Our shipping-container SIU ( Figure 2 ) was established on the April 28, 2021 to minimize the risk of a hospital cluster outbreak of COVID-19. The unit is equipped with air conditioning, oxygen, and compressed air systems for mechanical ventilation resuscitation. The cost for renting the shipping-container is about 175 USD/month ( ~ 4 000 000 Vietnam Dong). The mobile SIU was set up within 2 days in an isolated area within our stroke center to ensure cross-infection control of COVID-19 for frontline health care workers and patients.

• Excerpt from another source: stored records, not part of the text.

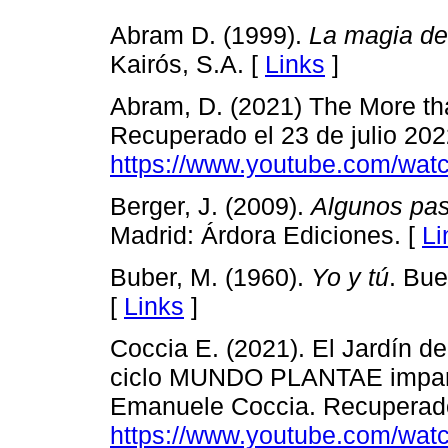
Abram D. (1999).
La magia de 
Kairós, S.A. [
Links
]
Abram, D. (2021) The More t
Recuperado el 23 de julio 202
https://www.youtube.com/wa
Berger, J. (2009).
Algunos paso
Madrid: Árdora Ediciones. [
Li
Buber, M. (1960).
Yo y tú
. Bue
[
Links
]
Coccia E. (2021). El Jardín d
ciclo MUNDO PLANTAE impartida
Emanuele Coccia. Recuperado
https://www.youtube.com/w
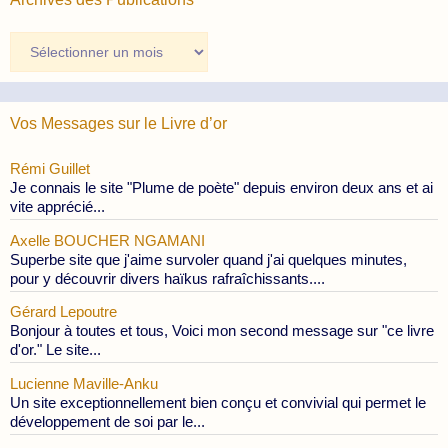
Archives
des
Publications
Vos Messages sur le Livre d’or
Rémi Guillet
Je connais le site "Plume de poète" depuis environ deux ans et ai
vite apprécié...
Axelle BOUCHER NGAMANI
Superbe site que j'aime survoler quand j'ai quelques minutes,
pour y découvrir divers haïkus rafraîchissants....
Gérard Lepoutre
Bonjour à toutes et tous, Voici mon second message sur "ce livre
d'or." Le site...
Lucienne Maville-Anku
Un site exceptionnellement bien conçu et convivial qui permet le
développement de soi par le...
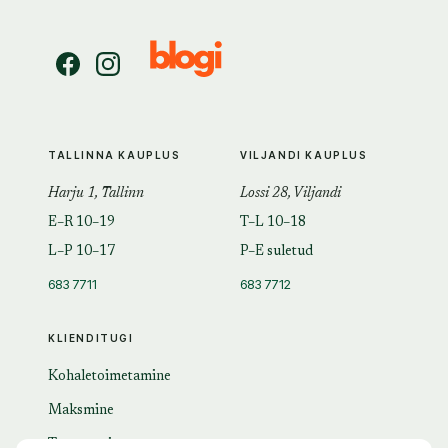
TALLINNA KAUPLUS
VILJANDI KAUPLUS
Harju 1, Tallinn
Lossi 28, Viljandi
E–R 10–19
T–L 10–18
L–P 10–17
P–E suletud
683 7711
683 7712
KLIENDITUGI
Kohaletoimetamine
Maksmine
Tagastamine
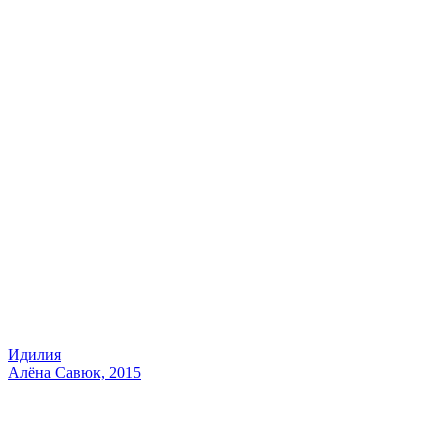
Идилия
Алёна Савюк, 2015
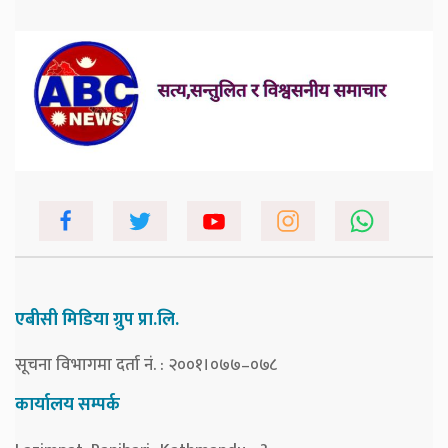
एबीसी मिडिया ग्रुप प्रा.लि.
सूचना विभागमा दर्ता नं. : २००१।०७७–०७८
कार्यालय सम्पर्क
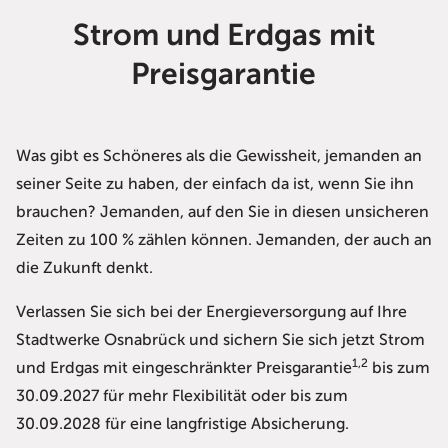
Strom und Erdgas mit
Preisgarantie
Was gibt es Schöneres als die Gewissheit, jemanden an
seiner Seite zu haben, der einfach da ist, wenn Sie ihn
brauchen? Jemanden, auf den Sie in diesen unsicheren
Zeiten zu 100 % zählen können. Jemanden, der auch an
die Zukunft denkt.
Verlassen Sie sich bei der Energieversorgung auf Ihre
Stadtwerke Osnabrück und sichern Sie sich jetzt Strom
1,2
und Erdgas mit eingeschränkter Preisgarantie
bis zum
30.09.2027 für mehr Flexibilität oder bis zum
30.09.2028 für eine langfristige Absicherung.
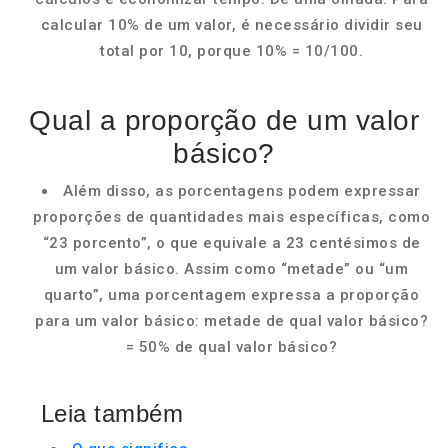
calcular 10% de um valor, é necessário dividir seu
total por 10, porque 10% = 10/100.
Qual a proporção de um valor
básico?
Além disso, as porcentagens podem expressar
proporções de quantidades mais específicas, como
“23 porcento”, o que equivale a 23 centésimos de
um valor básico. Assim como “metade” ou “um
quarto”, uma porcentagem expressa a proporção
para um valor básico: metade de qual valor básico?
= 50% de qual valor básico?
Leia também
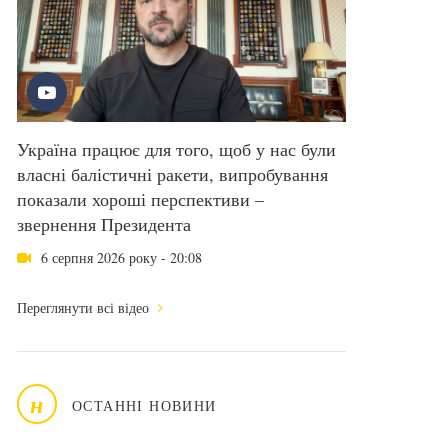
Україна працює для того, щоб у нас були
власні балістичні ракети, випробування
показали хороші перспективи –
звернення Президента
6 серпня 2026 року - 20:08
Переглянути всі відео
н
ОСТАННІ НОВИНИ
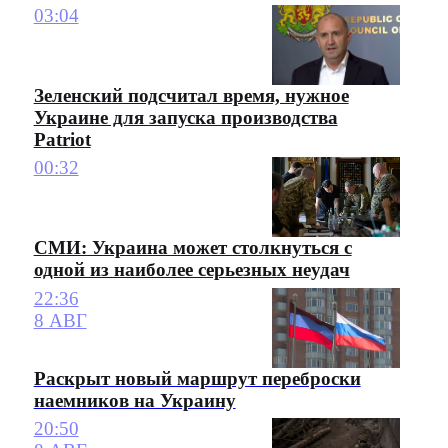
03:04
Зеленский подсчитал время, нужное
Украине для запуска производства
Patriot
00:32
СМИ: Украина может столкнуться с
одной из наиболее серьезных неудач
22:36
8 АВГ
Раскрыт новый маршрут переброски
наемников на Украину
20:50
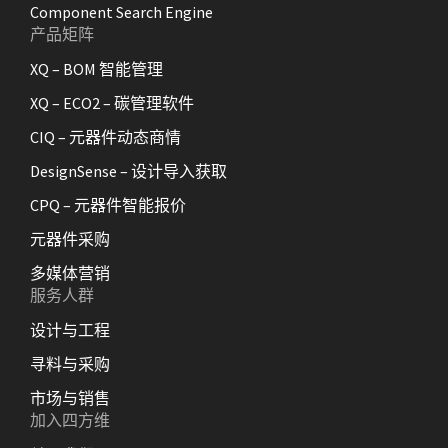
Component Search Engine
产品矩阵
XQ – BOM 智能管理
XQ – ECO2 – 碳管理软件
CIQ – 元器件动态商情
DesignSense – 设计导入获取
CPQ – 元器件智能报价
元器件采购
多媒体营销
服务人群
设计与工程
寻料与采购
市场与销售
加入四方维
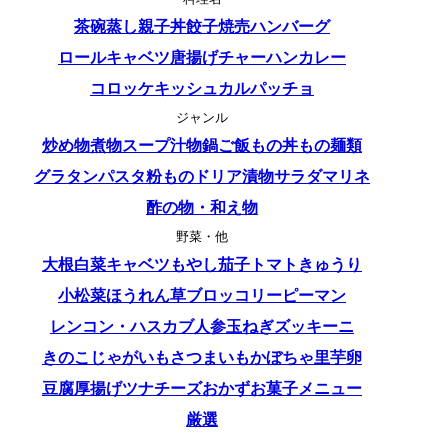
茶碗蒸し
親子丼
餃子
焼売
ハンバーグ
ロールキャベツ
唐揚げ
チャーハン
カレー
コロッケ
キッシュ
カルパッチョ
ジャンル
炒め物
煮物
スープ
汁物
鍋
ご飯もの
丼もの
麺類
グラタン
パスタ
粉もの
ドリア
漬物
サラダ
マリネ
酢の物・和え物
野菜・他
大根
白菜
キャベツ
もやし
茄子
トマト
きゅうり
小松菜
ほうれん草
ブロッコリー
ピーマン
レンコン・ハス
カブ
人参
玉ねぎ
ズッキーニ
きのこ
じゃがいも
さつまいも
かぼちゃ
里芋
卵
豆腐
厚揚げ
ツナ
チーズ
おかず
お菓子
メニュー
厳選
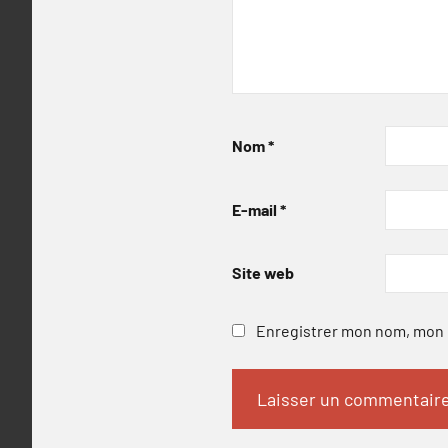
Nom
*
E-mail
*
Site web
Enregistrer mon nom, mon e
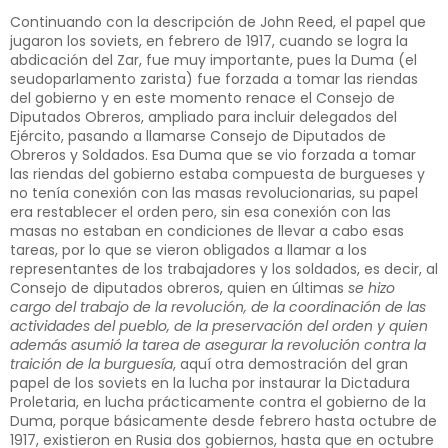
Continuando con la descripción de John Reed, el papel que
jugaron los soviets, en febrero de 1917, cuando se logra la
abdicación del Zar, fue muy importante, pues la Duma (el
seudoparlamento zarista) fue forzada a tomar las riendas
del gobierno y en este momento renace el Consejo de
Diputados Obreros, ampliado para incluir delegados del
Ejército, pasando a llamarse Consejo de Diputados de
Obreros y Soldados. Esa Duma que se vio forzada a tomar
las riendas del gobierno estaba compuesta de burgueses y
no tenía conexión con las masas revolucionarias, su papel
era restablecer el orden pero, sin esa conexión con las
masas no estaban en condiciones de llevar a cabo esas
tareas, por lo que se vieron obligados a llamar a los
representantes de los trabajadores y los soldados, es decir, al
Consejo de diputados obreros, quien en últimas
se hizo
cargo del trabajo de la revolución, de la coordinación de las
actividades del pueblo, de la preservación del orden y quien
además asumió la tarea de asegurar la revolución contra la
traición de la burguesía
, aquí otra demostración del gran
papel de los soviets en la lucha por instaurar la Dictadura
Proletaria, en lucha prácticamente contra el gobierno de la
Duma, porque básicamente desde febrero hasta octubre de
1917, existieron en Rusia dos gobiernos, hasta que en octubre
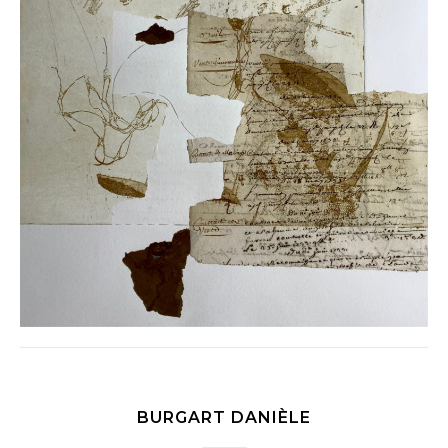
BURGART DANIÈLE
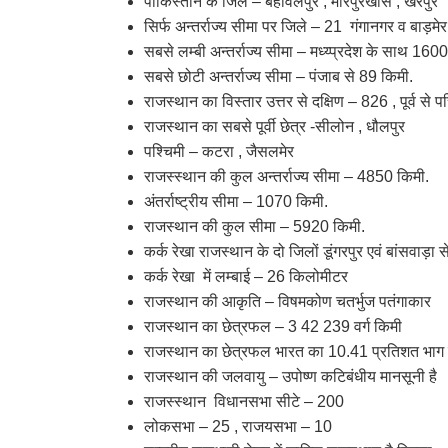
पाकिस्तान के जिले – बहावलपुर , मीरपुरखास , खैरपुर
सिर्फ अन्तर्राज्य सीमा पर जिले – 21 गंगानगर व बाड़म
सबसे लम्बी अन्तर्राज्य सीमा – मध्य्प्रदेश के साथ 1
सबसे छोटी अन्तर्राज्य सीमा – पंजाब से 89 किमी.
राजस्थान का विस्तार उत्तर से दक्षिण – 826 , पूर्व से
राजस्थान का सबसे पूर्वी छेत्र -सीलोन , धौलपुर
पश्चिमी – कटरा , जैसलमेर
राजस्स्थान की कुल अन्तर्राज्य सीमा – 4850 किमी.
अंतर्राष्ट्रीय सीमा – 1070 किमी.
राजस्थान की कुल सीमा – 5920 किमी.
कर्क रेखा राजस्थान के दो जिलों डूंगरपुर एवं बांसवाड़ा
कर्क रेखा में लम्बाई – 26 किलोमीटर
राजस्थान की आकृति – विषमकोण चतर्भुज पतंगाकार
राजस्थान का छेत्रफल – 3 42 239 वर्ग किमी
राजस्थान का छेत्रफल भारत का 10.41 प्रतिशत भाग है
राजस्थान की जलवायु – उपोष्ण कटिबंधीय मानसूनी है
राजस्स्थान विधानसभा सीटे – 200
लोकसभा – 25 , राजयसभा – 10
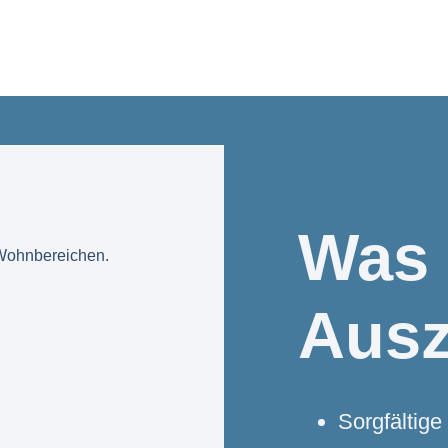
Was
 Wohnbereichen.
Ausz
Sorgfältige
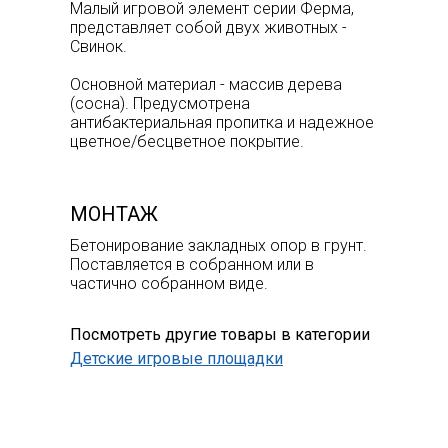
Малый игровой элемент серии Ферма,
представляет собой двух животных -
Свинок.
Основной материал - массив дерева
(сосна). Предусмотрена
антибактериальная пропитка и надежное
цветное/бесцветное покрытие.
МОНТАЖ
Бетонирование закладных опор в грунт.
Поставляется в собранном или в
частично собранном виде.
Посмотреть другие товары в категории
Детские игровые площадки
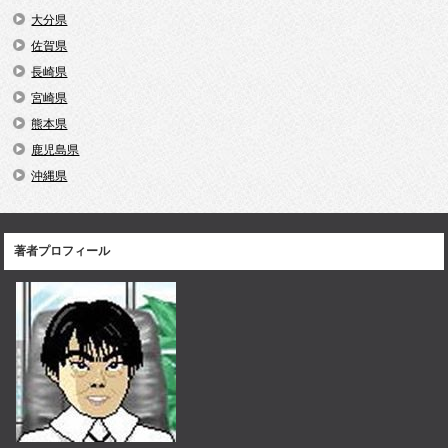
大分県
佐賀県
長崎県
宮崎県
熊本県
鹿児島県
沖縄県
著者プロフィール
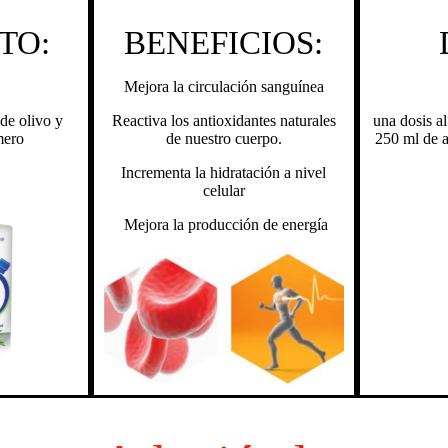
TO:
BENEFICIOS:
Mejora la circulación sanguínea
de olivo y
Reactiva los antioxidantes naturales
una dosis a
mero
de nuestro cuerpo.
250 ml de 
Incrementa la hidratación a nivel
celular
Mejora la producción de energía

Our local statistics show that the proportions of patients receiving reperfusion (IS) and clipping or coiling (hemorrhage stroke) were higher in May 2021 compared to the figures of earlier months ( Table 1 ). This is likely due to the number of stroke admissions decreased significantly at 1 month following the 4th wave occurrence. The potential reasons for the decline in stroke hospitalizations are a) patient fear of contracting COVID-19 [1], and b) physical distancing measures that may prevent people suffering stroke from timely seeking medical care [1], and c) only those in need of urgent medical interventions were hospitalized. The absolute number of interventions performed in May, although being smaller than that of the period preceding the pandemic wave, reflected our ability to maintain the best practice stroke care.
Hospital admissions | Stroke center admission | Reperfusion intervention performed (thrombolysis/thrombectomy) | Neurosurgery performed (clipping/coiling) | ||||
---|---|---|---|---|---|---|---|
n | n | % | n | % | n | % | |
January | 13 015 | 817 | 6.28 | 45 | 5.5 | 47 | 5.75 |
February | 5569 | 569 | 10.22 | 38 | 6.67 | 34 | 5.97 |
March | 12 211 | 790 | 6.47 | 58 | 7.34 | 59 | 7.46 |
April | 12 270 | 825 | 6.72 | 68 | 8.24 | 51 | 6.18 |
May | 5023 | 334 | 6.65 | 39 | 11.67 | 25 | 7.48 |
Our shipping-container SIU at BMH is the first purpose-built unit for isolation of stroke patients with suspected COVID-19 to be used in a hospital setting in Vietnam. The findings provide evidence that our strategies, including the use of telemedicine, triage protocols, and the shipping-container SIU have brought benefits in maintain best practice care for patients with acute stroke at our center during the era of COVID pandemic. Our experiences could be useful for similar settings in other countries around the world.